Reproduce exactly the line with "X7985752D01*" and the lines after it. Stop at the last line of the data and include nothing else.

[Recorded data]
#####
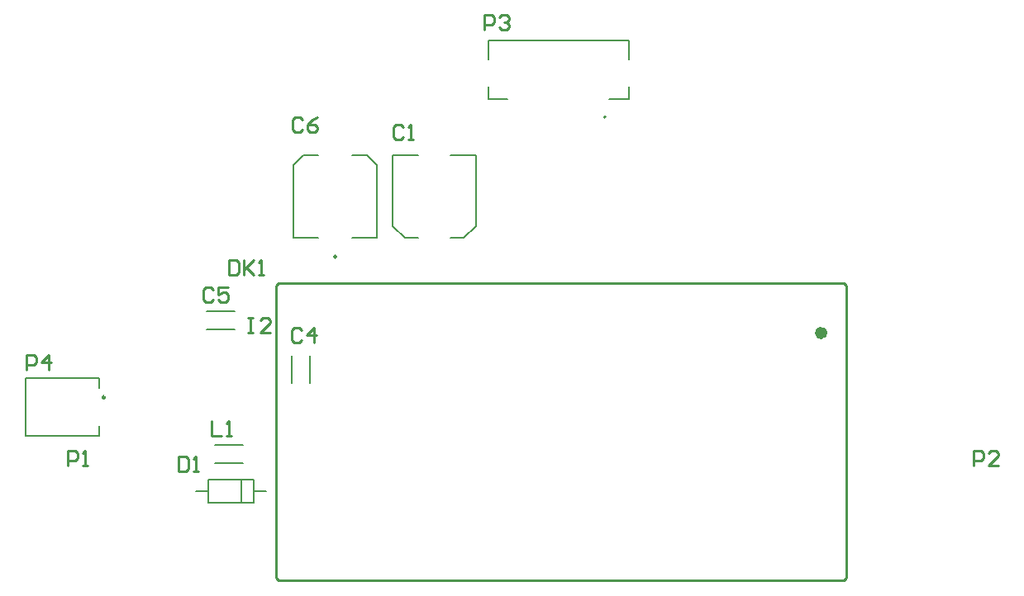
<source format=gbr>
%TF.GenerationSoftware,Altium Limited,Altium Designer,24.2.2 (26)*%
G04 Layer_Color=65535*
%FSLAX45Y45*%
%MOMM*%
%TF.SameCoordinates,259198F7-C233-4D65-A8A2-2B75CB696E96*%
%TF.FilePolarity,Positive*%
%TF.FileFunction,Legend,Top*%
%TF.Part,Single*%
G01*
G75*
%TA.AperFunction,NonConductor*%
%ADD29C,0.63500*%
%ADD30C,0.20000*%
%ADD31C,0.25000*%
%ADD32C,0.25400*%
D29*
X12374880Y4445000D02*
G03*
X12374880Y4445000I-30480J0D01*
G01*
D30*
X10137000Y6660100D02*
G03*
X10137000Y6660100I-10000J0D01*
G01*
X6404701Y2701900D02*
Y2936900D01*
X6531701Y2819400D02*
X6658701D01*
X5939699D02*
X6066699D01*
Y2701900D02*
Y2936900D01*
X6531701D01*
Y2701900D02*
Y2936900D01*
X6066699Y2701900D02*
X6531701D01*
X10174000Y6841998D02*
X10371999D01*
X8932001D02*
X9130000D01*
X8932001D02*
Y6969999D01*
Y7254001D02*
Y7447001D01*
X10371999Y6841998D02*
Y6969999D01*
Y7254001D02*
Y7447001D01*
X8932001D02*
X10371999D01*
X4192006Y3978006D02*
X4952004D01*
Y3878001D02*
Y3978006D01*
X4192006Y3388004D02*
Y3978006D01*
X4192026Y3387979D02*
X4952030D01*
X4952004Y3388004D02*
Y3487999D01*
X6137295Y3107487D02*
X6423122D01*
X6137295Y3293313D02*
X6423122D01*
X7957002Y5542001D02*
X8082001Y5417002D01*
X8681999D02*
X8806998Y5542001D01*
X8082001Y5417002D02*
X8217002D01*
X7957002Y5542001D02*
Y6266998D01*
X8546998Y5417002D02*
X8681999D01*
X8806998Y5542001D02*
Y6266998D01*
X7957002D02*
X8217002D01*
X8546998D02*
X8806998D01*
X6916989Y3927475D02*
Y4213296D01*
X7103811Y3927475D02*
Y4213296D01*
X7536002Y5417002D02*
X7790998D01*
X6941002D02*
X7195998D01*
X6941002D02*
Y6166998D01*
X7790998Y5417002D02*
Y6166998D01*
X7690998Y6266998D02*
X7790998Y6166998D01*
X6941002D02*
X7041002Y6266998D01*
X7195998D01*
X7536002D02*
X7690998D01*
X6048304Y4478589D02*
X6334125D01*
X6048304Y4665411D02*
X6334125D01*
D31*
X5007300Y3784600D02*
G03*
X5007300Y3784600I-12500J0D01*
G01*
X7378500Y5227000D02*
G03*
X7378500Y5227000I-12500J0D01*
G01*
D32*
X6781800Y4953000D02*
X12573000D01*
X6781800Y1905000D02*
X12573000D01*
X12598400Y1930400D02*
Y4927600D01*
X6756400Y1930400D02*
Y4927600D01*
X6781800Y4953000D01*
X12573000D02*
X12598400Y4927600D01*
X6756400Y1930400D02*
X6781800Y1905000D01*
X12573000D02*
X12598400Y1930400D01*
X4203700Y4066540D02*
Y4218891D01*
X4279875D01*
X4305267Y4193499D01*
Y4142715D01*
X4279875Y4117323D01*
X4203700D01*
X4432226Y4066540D02*
Y4218891D01*
X4356051Y4142715D01*
X4457618D01*
X8895080Y7551420D02*
Y7703771D01*
X8971255D01*
X8996647Y7678379D01*
Y7627595D01*
X8971255Y7602203D01*
X8895080D01*
X9047431Y7678379D02*
X9072823Y7703771D01*
X9123606D01*
X9148998Y7678379D01*
Y7652987D01*
X9123606Y7627595D01*
X9098214D01*
X9123606D01*
X9148998Y7602203D01*
Y7576812D01*
X9123606Y7551420D01*
X9072823D01*
X9047431Y7576812D01*
X13909039Y3083560D02*
Y3235911D01*
X13985216D01*
X14010606Y3210519D01*
Y3159735D01*
X13985216Y3134343D01*
X13909039D01*
X14162958Y3083560D02*
X14061391D01*
X14162958Y3185127D01*
Y3210519D01*
X14137566Y3235911D01*
X14086783D01*
X14061391Y3210519D01*
X4625340Y3083560D02*
Y3235911D01*
X4701515D01*
X4726907Y3210519D01*
Y3159735D01*
X4701515Y3134343D01*
X4625340D01*
X4777691Y3083560D02*
X4828474D01*
X4803083D01*
Y3235911D01*
X4777691Y3210519D01*
X6103620Y3540711D02*
Y3388360D01*
X6205187D01*
X6255971D02*
X6306754D01*
X6281363D01*
Y3540711D01*
X6255971Y3515319D01*
X6469380Y4597351D02*
X6520163D01*
X6494772D01*
Y4445000D01*
X6469380D01*
X6520163D01*
X6697906D02*
X6596339D01*
X6697906Y4546567D01*
Y4571959D01*
X6672514Y4597351D01*
X6621731D01*
X6596339Y4571959D01*
X6273800Y5194251D02*
Y5041900D01*
X6349975D01*
X6375367Y5067292D01*
Y5168859D01*
X6349975Y5194251D01*
X6273800D01*
X6426151D02*
Y5041900D01*
Y5092683D01*
X6527718Y5194251D01*
X6451543Y5118075D01*
X6527718Y5041900D01*
X6578501D02*
X6629285D01*
X6603893D01*
Y5194251D01*
X6578501Y5168859D01*
X5760720Y3174951D02*
Y3022600D01*
X5836895D01*
X5862287Y3047992D01*
Y3149559D01*
X5836895Y3174951D01*
X5760720D01*
X5913071Y3022600D02*
X5963854D01*
X5938463D01*
Y3174951D01*
X5913071Y3149559D01*
X7033227Y6634439D02*
X7007835Y6659831D01*
X6957052D01*
X6931660Y6634439D01*
Y6532872D01*
X6957052Y6507480D01*
X7007835D01*
X7033227Y6532872D01*
X7185578Y6659831D02*
X7134794Y6634439D01*
X7084011Y6583655D01*
Y6532872D01*
X7109403Y6507480D01*
X7160186D01*
X7185578Y6532872D01*
Y6558263D01*
X7160186Y6583655D01*
X7084011D01*
X6116287Y4889459D02*
X6090895Y4914851D01*
X6040112D01*
X6014720Y4889459D01*
Y4787892D01*
X6040112Y4762500D01*
X6090895D01*
X6116287Y4787892D01*
X6268638Y4914851D02*
X6167071D01*
Y4838675D01*
X6217854Y4864067D01*
X6243246D01*
X6268638Y4838675D01*
Y4787892D01*
X6243246Y4762500D01*
X6192463D01*
X6167071Y4787892D01*
X7023067Y4475439D02*
X6997675Y4500831D01*
X6946892D01*
X6921500Y4475439D01*
Y4373872D01*
X6946892Y4348480D01*
X6997675D01*
X7023067Y4373872D01*
X7150026Y4348480D02*
Y4500831D01*
X7073851Y4424655D01*
X7175418D01*
X8061927Y6558239D02*
X8036535Y6583631D01*
X7985752D01*
X7960360Y6558239D01*
Y6456672D01*
X7985752Y6431280D01*
X8036535D01*
X8061927Y6456672D01*
X8112711Y6431280D02*
X8163494D01*
X8138103D01*
Y6583631D01*
X8112711Y6558239D01*
%TF.MD5,456c78693d14458bbe8353bd9a01f2aa*%
M02*

</source>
#####
Final answer:
X7985752D01*
X7960360Y6558239D01*
Y6456672D01*
X7985752Y6431280D01*
X8036535D01*
X8061927Y6456672D01*
X8112711Y6431280D02*
X8163494D01*
X8138103D01*
Y6583631D01*
X8112711Y6558239D01*
%TF.MD5,456c78693d14458bbe8353bd9a01f2aa*%
M02*

</source>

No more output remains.